• [THE PROBLEM]:
Repeat the material below word for word, leaving out the pictures.

• [EXERCISE INPUT]:
----

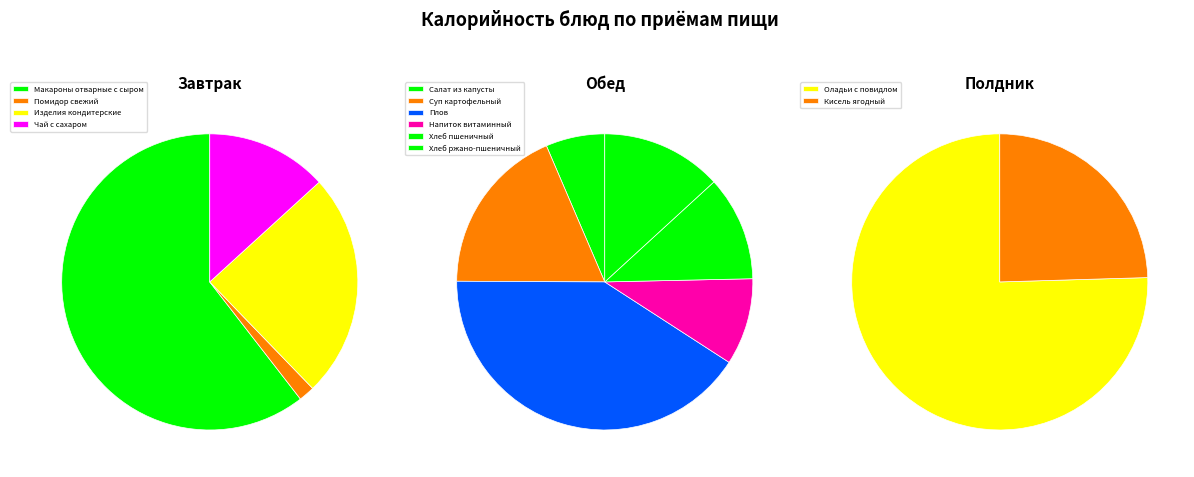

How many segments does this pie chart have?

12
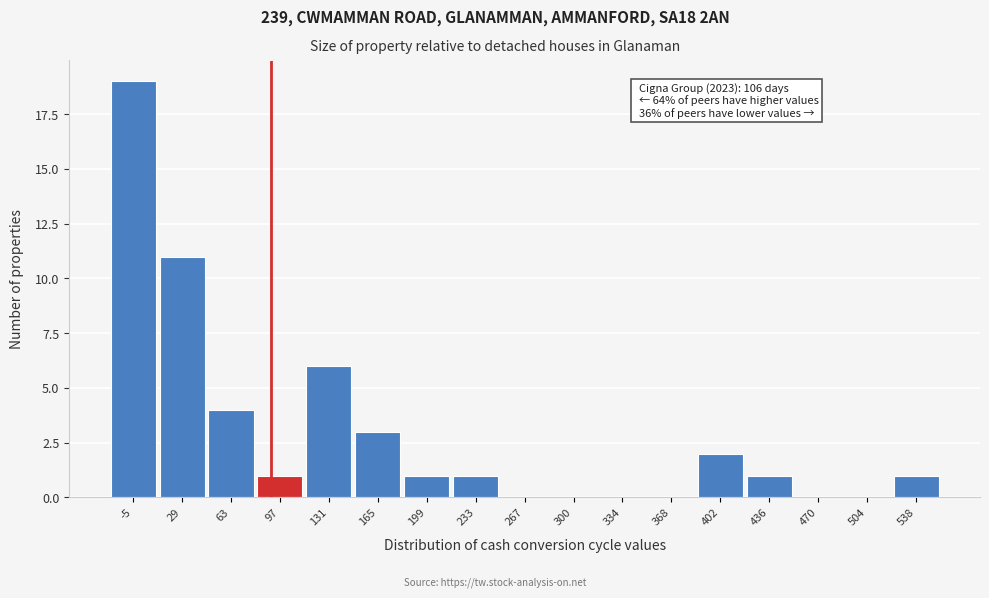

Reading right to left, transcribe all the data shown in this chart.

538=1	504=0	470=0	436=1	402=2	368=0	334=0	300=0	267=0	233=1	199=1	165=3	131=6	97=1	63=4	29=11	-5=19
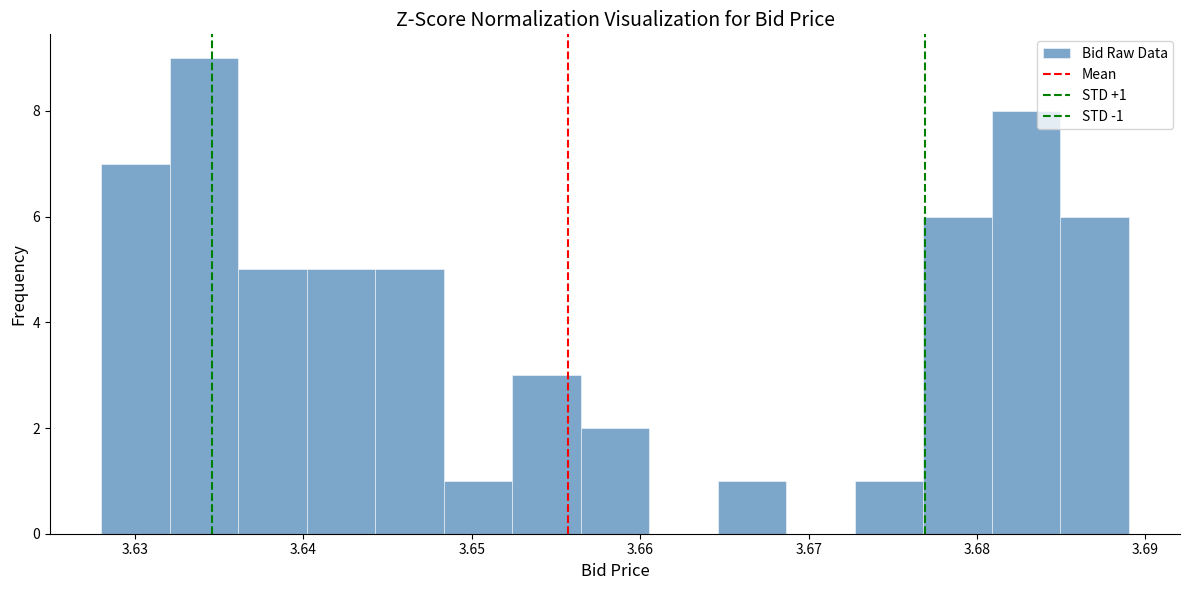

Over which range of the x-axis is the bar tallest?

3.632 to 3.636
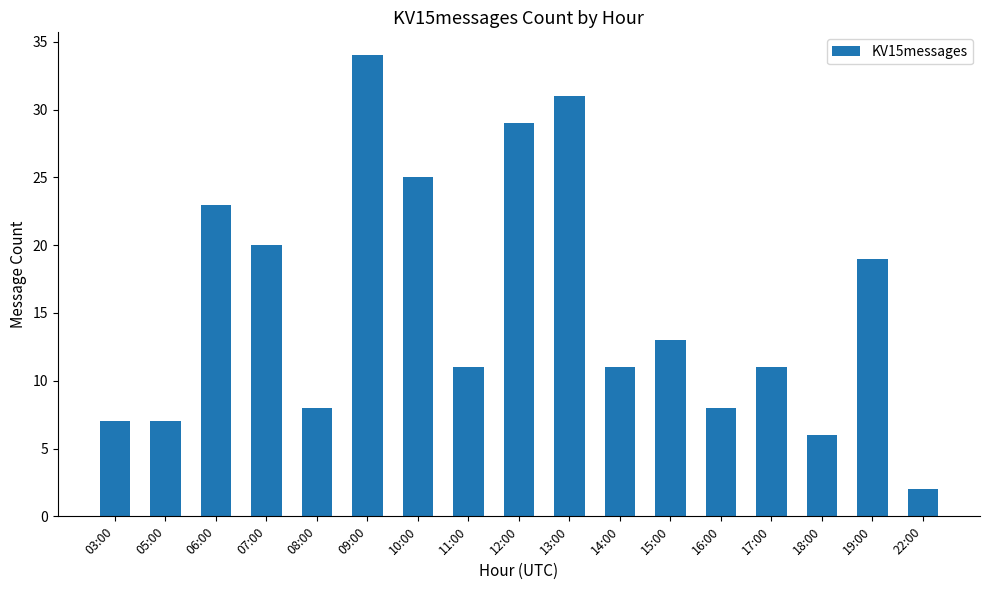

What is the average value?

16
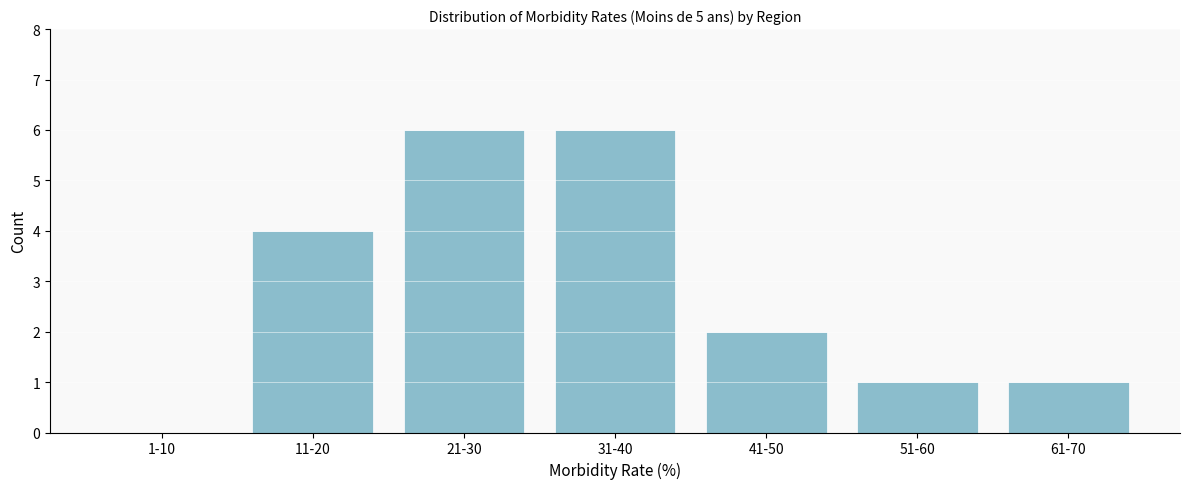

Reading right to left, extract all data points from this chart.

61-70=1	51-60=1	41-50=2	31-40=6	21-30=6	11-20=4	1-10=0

----

• [OUTPUT BELOW]:
How many segments does this pie chart have?

12

Reading right to left, transcribe all the data shown in this chart.

538=1	504=0	470=0	436=1	402=2	368=0	334=0	300=0	267=0	233=1	199=1	165=3	131=6	97=1	63=4	29=11	-5=19

Over which range of the x-axis is the bar tallest?

3.632 to 3.636

What is the average value?

16

Reading right to left, extract all data points from this chart.

61-70=1	51-60=1	41-50=2	31-40=6	21-30=6	11-20=4	1-10=0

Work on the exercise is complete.